Le tribunal correctionnel a tranché : Nicolas Sarkozy devra purger…

La Décision Judiciaire Qui Contraint Sarkozy À Une Nouvelle Peine
Le tribunal correctionnel a tranché : Nicolas Sarkozy devra purger sa peine de six mois de prison ferme aménageable dans l’affaire Bygmalion. Le jugement, rendu lundi à huis clos en « chambre du conseil », refuse la confusion de cette condamnation avec celle prononcée dans le dossier Bismuth.

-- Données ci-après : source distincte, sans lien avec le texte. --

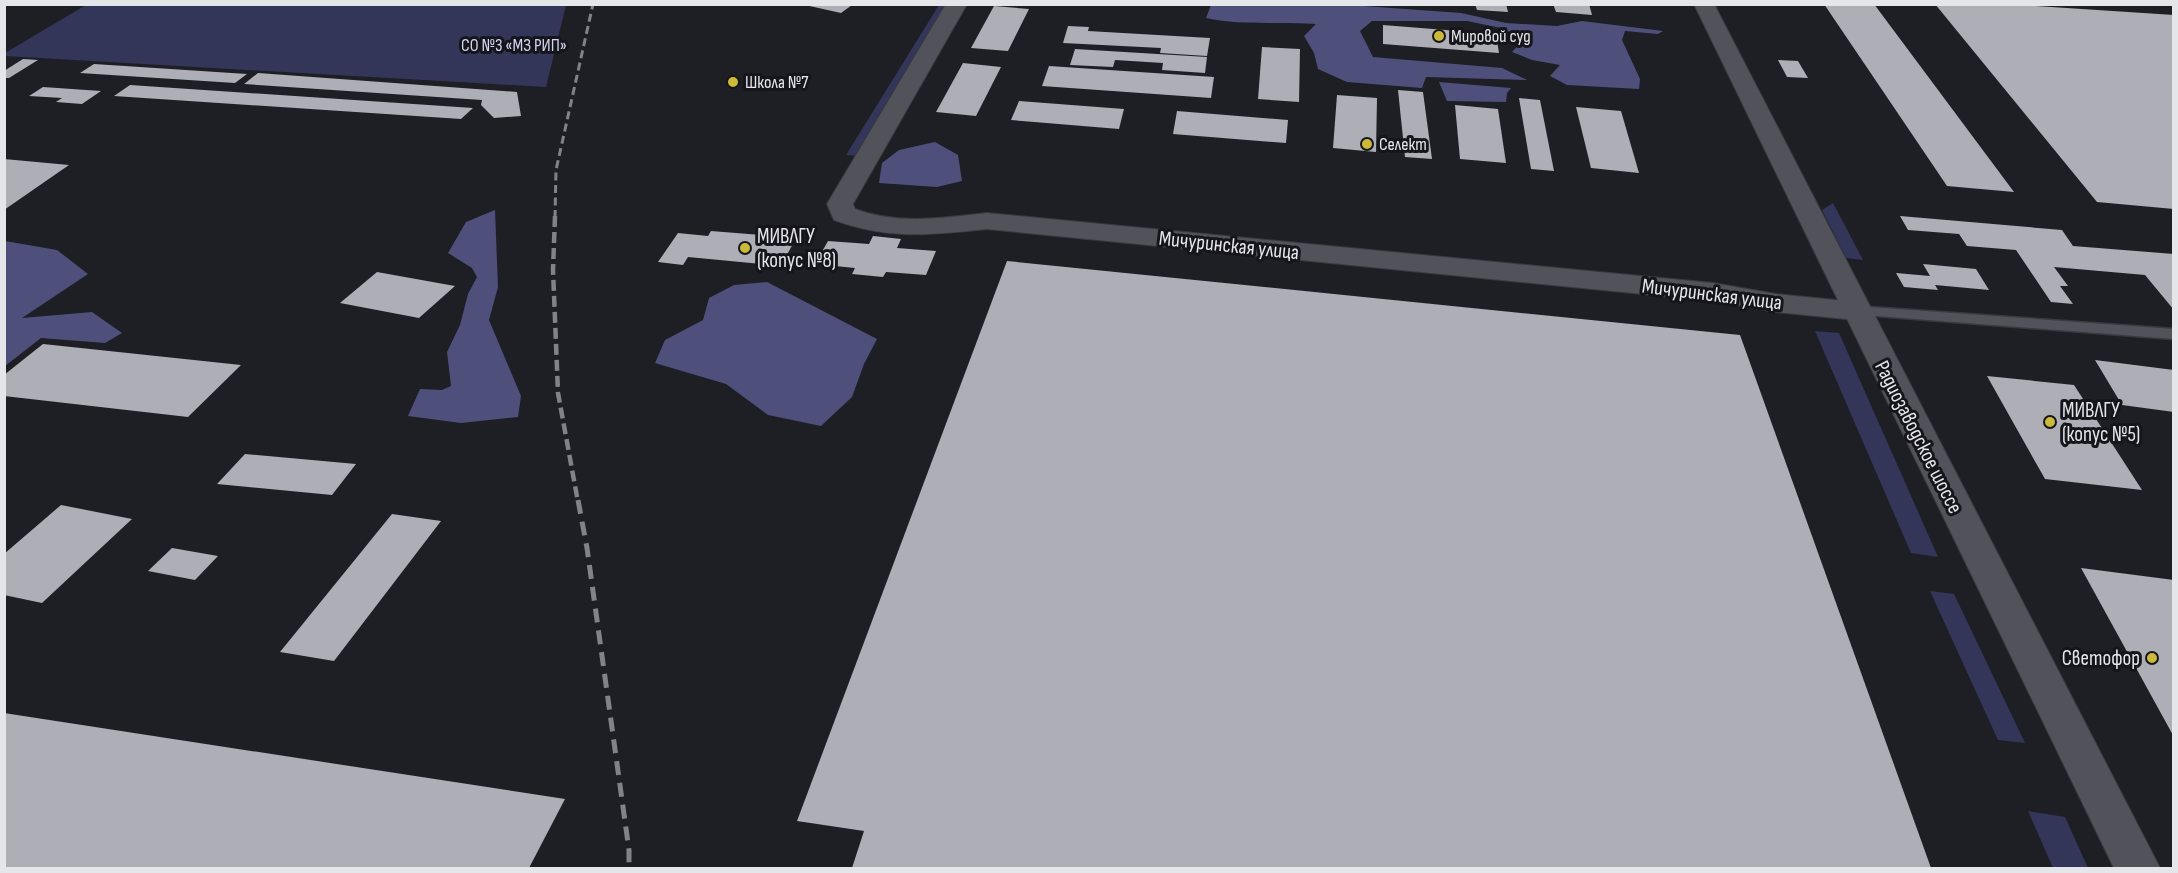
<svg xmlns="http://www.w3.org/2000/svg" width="2178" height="873" font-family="'Sofia Sans Condensed',sans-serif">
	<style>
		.green { fill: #343659 }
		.forest { fill: #4e507b }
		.building { fill: #adaeb6 }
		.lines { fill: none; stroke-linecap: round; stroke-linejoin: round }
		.service-casing { stroke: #39393e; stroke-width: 3 }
		.minor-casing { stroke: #39393e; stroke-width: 2 }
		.tertiary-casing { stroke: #39393e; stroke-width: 2 }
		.service { fill: #52535a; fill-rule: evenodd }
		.minor { fill: #52535a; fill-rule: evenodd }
		.tertiary { fill: #52535a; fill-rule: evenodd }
		.rail-far2 { stroke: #828388; stroke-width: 3; stroke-dasharray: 8 4.5; stroke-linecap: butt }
		.rail-far1 { stroke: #828388; stroke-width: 4.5; stroke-dasharray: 11 5; stroke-linecap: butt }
		.rail { stroke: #828388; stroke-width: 5; stroke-dasharray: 14 8; stroke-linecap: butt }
		.poi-dot { fill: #ccb939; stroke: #15151b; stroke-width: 2 }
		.labels { text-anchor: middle; stroke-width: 6; stroke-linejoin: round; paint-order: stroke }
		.far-poi-label { font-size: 18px; fill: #e5e6ea; stroke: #15151b; text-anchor: start }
		.far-park-label { font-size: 18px; fill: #d3d6f3; stroke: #15151b }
		.poi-label { font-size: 21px; fill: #e5e6ea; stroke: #15151b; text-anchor: start }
		.street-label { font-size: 21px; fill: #e5e6ea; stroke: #15151b }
	</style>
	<rect width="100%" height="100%" fill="#1e1e25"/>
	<!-- green -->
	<g class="green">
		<path d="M86,5V4L566,5L546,87L5,56V53Z"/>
		<path d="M939,5H952L861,156L846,155Z"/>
		<path d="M1833,203L1863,260L1846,258L1822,210Z"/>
		<path d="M1815,331L1839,333L1938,557L1911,553Z"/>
		<path d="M1930,591L1954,594L2025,743L1998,740Z"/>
		<path d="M2028,811L2065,817L2088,868H2053Z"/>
	</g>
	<!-- forest -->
	<g class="forest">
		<path d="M1336,4L1461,13L1506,23L1557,26L1582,21L1663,31L1658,34L1625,31L1622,40L1640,79L1639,89L1567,85L1550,76L1560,65L1532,60L1512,52L1524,39L1501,28L1467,21H1372L1360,31L1373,57L1502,68L1527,80L1426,77L1422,88L1347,82L1318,69L1314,53L1304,36L1316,24C1279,21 1242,26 1206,18L1211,5Z"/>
		<path d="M1439,82L1511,88L1507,93L1506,102L1447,101Z"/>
		<path d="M935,142L958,155L962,181L937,187L879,183L882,163L899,150Z"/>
		<path d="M495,210L498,287L489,320L521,396L518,417L461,423L408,416L420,389L442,390L451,386L447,352L460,325L468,294L477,277L472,268L448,253L466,222Z"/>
		<path d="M5,241L57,250L88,274L22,318L92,312L122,333L105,343L41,338L5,366Z"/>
		<path d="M767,282L877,339L864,364L852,397L821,426L768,415L726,384L655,363L665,340L703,320L709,298L734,285Z"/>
	</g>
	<!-- building -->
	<g class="building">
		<path d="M1475,4H1506L1508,12L1477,10Z"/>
		<path d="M1553,4H1589L1592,15L1556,12Z"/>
		<path d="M1824,4H1874L2014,192L1947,186Z"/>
		<path d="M1935,4H2006L2174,15V209L2097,202Z"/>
		<path d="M805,5H852L841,13Z"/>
		<path d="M994,6L1029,9L1008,51L971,48Z"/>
		<path d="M1383,25L1496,34L1499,53L1383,44Z"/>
		<path d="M1068,26L1089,27L1088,31L1210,38L1207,56L1160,53L1161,48L1063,43Z"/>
		<path d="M1262,47L1300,49L1299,102L1258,99Z"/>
		<path d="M1075,49L1207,57L1205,73L1162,70L1163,63L1115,60L1113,67L1070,65Z"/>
		<path d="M23,59L38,60L9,78H4V71Z"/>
		<path d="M1778,60L1798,61L1808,78L1787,77Z"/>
		<path d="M963,63L1001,67L976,116L936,112Z"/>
		<path d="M94,64L247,74L235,83L80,73Z"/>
		<path d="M1049,66L1214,77L1211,98L1042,86Z"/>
		<path d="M258,73L517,92L521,116L494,118L481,105L482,100L244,84Z"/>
		<path d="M130,85L473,108L461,119L114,96Z"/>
		<path d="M43,87L101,91L82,104L56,102L62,98L29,96Z"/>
		<path d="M1398,90L1423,92L1432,159L1405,157Z"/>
		<path d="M1337,95L1377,98L1376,152L1333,148Z"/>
		<path d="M1519,98L1540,100L1554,171L1531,169Z"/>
		<path d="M1019,101L1124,109L1119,129L1011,120Z"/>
		<path d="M1455,105L1498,109L1506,163L1460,159Z"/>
		<path d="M1576,107L1621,111L1639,173L1591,168Z"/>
		<path d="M1177,111L1288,120L1286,143L1173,134Z"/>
		<path d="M4,159L69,165L4,210Z"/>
		<path d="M1900,216L2062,230L2073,246L2174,254V310L2145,275L2054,267L2068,286H2060L2073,304L2051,302L2016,250L1967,246L1959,234L1908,230Z"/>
		<path d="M711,231L796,238L781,266L688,257L683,265L658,262L678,233L708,236Z"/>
		<path d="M873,236L901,239L897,248L936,251L926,275L886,272L883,277L852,274L855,268L815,264L828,241L869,244Z"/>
		<path d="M1007,261L1740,335L1931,868H852L864,831L797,821Z"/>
		<path d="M1923,264L1976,269L1989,290L1935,285L1938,290L1904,287L1896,273L1930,276Z"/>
		<path d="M377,272L455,286L419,318L340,303Z"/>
		<path d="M43,344L241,365L188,417L4,396V375Z"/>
		<path d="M2095,360L2174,370V412L2122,405Z"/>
		<path d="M1987,376L2074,385L2142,490L2045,479Z"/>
		<path d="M245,454L356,464L332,495L217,484Z"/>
		<path d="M61,505L132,519L42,603L4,595V554Z"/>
		<path d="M392,514L441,521L334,661L280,652Z"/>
		<path d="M172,548L218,556L195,580L148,571Z"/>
		<path d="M2081,568L2174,580V737Z"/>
		<path d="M4,713L565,799L529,868H4Z"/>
	</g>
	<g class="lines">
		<defs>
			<path id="service" d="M1856,306L2174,329V339L1851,314L1849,311Z"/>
			<path id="minor" d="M946,4H967L853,204L855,209C898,225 942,218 987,213L1713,283L1776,294L1856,302L1866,305L1871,311L1866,317L1856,320L1776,312L1713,301L987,229C931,235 888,240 834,220L827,204Z"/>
			<path id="tertiary" d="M1694,4H1714L2160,868H2114Z"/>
		</defs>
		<!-- service casing -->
		<use href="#service" class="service-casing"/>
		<!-- minor casing -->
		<use href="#minor" class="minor-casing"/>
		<!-- tertiary casing -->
		<use href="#tertiary" class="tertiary-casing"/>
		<!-- service -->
		<use href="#service" class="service"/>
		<!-- minor -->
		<use href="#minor" class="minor"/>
		<!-- tertiary -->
		<use href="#tertiary" class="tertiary"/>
		<!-- rail-far2 -->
		<path class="rail-far2" d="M555,218L556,170L593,4"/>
		<!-- rail-far1 -->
		<path class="rail-far1" d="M555,216L553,270L558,393L578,502"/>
		<!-- rail -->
		<path class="rail" d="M578,500L587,548L629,850V868"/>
	</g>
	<!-- markers -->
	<g class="poi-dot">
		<circle cx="1439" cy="36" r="6"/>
		<circle cx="733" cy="82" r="6"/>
		<circle cx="1367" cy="144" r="6"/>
		<circle cx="745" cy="248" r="6"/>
		<circle cx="2050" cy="422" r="6"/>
		<circle cx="2152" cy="658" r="6"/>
	</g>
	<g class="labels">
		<!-- far-poi labels -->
		<g class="far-poi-label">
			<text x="1451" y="42">Мировой суд</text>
			<text x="745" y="88">Школа №7</text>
			<text x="1379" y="150">Селект</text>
		</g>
		<!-- far-park labels -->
		<g class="far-park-label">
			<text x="514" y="51">СО №3 «МЗ РИП»</text>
		</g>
		<!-- poi labels -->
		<g class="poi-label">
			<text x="757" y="243">МИВЛГУ<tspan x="757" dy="24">(копус №8)</tspan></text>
			<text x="2062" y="417">МИВЛГУ<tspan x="2062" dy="24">(копус №5)</tspan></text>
			<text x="2140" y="665" text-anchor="end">Светофор</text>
		</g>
		<!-- street labels -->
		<g class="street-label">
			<text transform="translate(1229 245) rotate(6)" y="7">Мичуринская улица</text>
			<text transform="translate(1712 294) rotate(7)" y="7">Мичуринская улица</text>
			<text transform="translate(1919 437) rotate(63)" y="7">Радиозаводское шоссе</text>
		</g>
	</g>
	<!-- border -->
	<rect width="2178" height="873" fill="none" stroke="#e5e6ea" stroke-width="12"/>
</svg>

Une décision lourde de conséquences pour l’ancien président, qui espérait échapper à l’exécution de cette seconde peine.
La stratégie de défense misait sur l’article 132-4 du Code pénal, qui permet de fusionner plusieurs peines définitives en une seule. Objectif : ne purger que la sanction la plus lourde. Mais les magistrats en ont décidé autrement. Le silence de son avocat, qui a refusé tout commentaire après l’énoncé du jugement, témoigne de la gravité de la situation. Nicolas Sarkozy, 71 ans, se retrouve désormais face à une alternative : porter de nouveau un bracelet électronique ou opter pour un autre aménagement de peine.
L’ancien chef de l’État dispose encore d’un recours. Il peut faire appel de cette décision dans les délais légaux. Mais le temps presse, et l’accumulation des dossiers judiciaires ne lui laisse aucun répit. Cette nouvelle contrainte s’inscrit dans une séquence judiciaire sans précédent pour un ancien président de la République.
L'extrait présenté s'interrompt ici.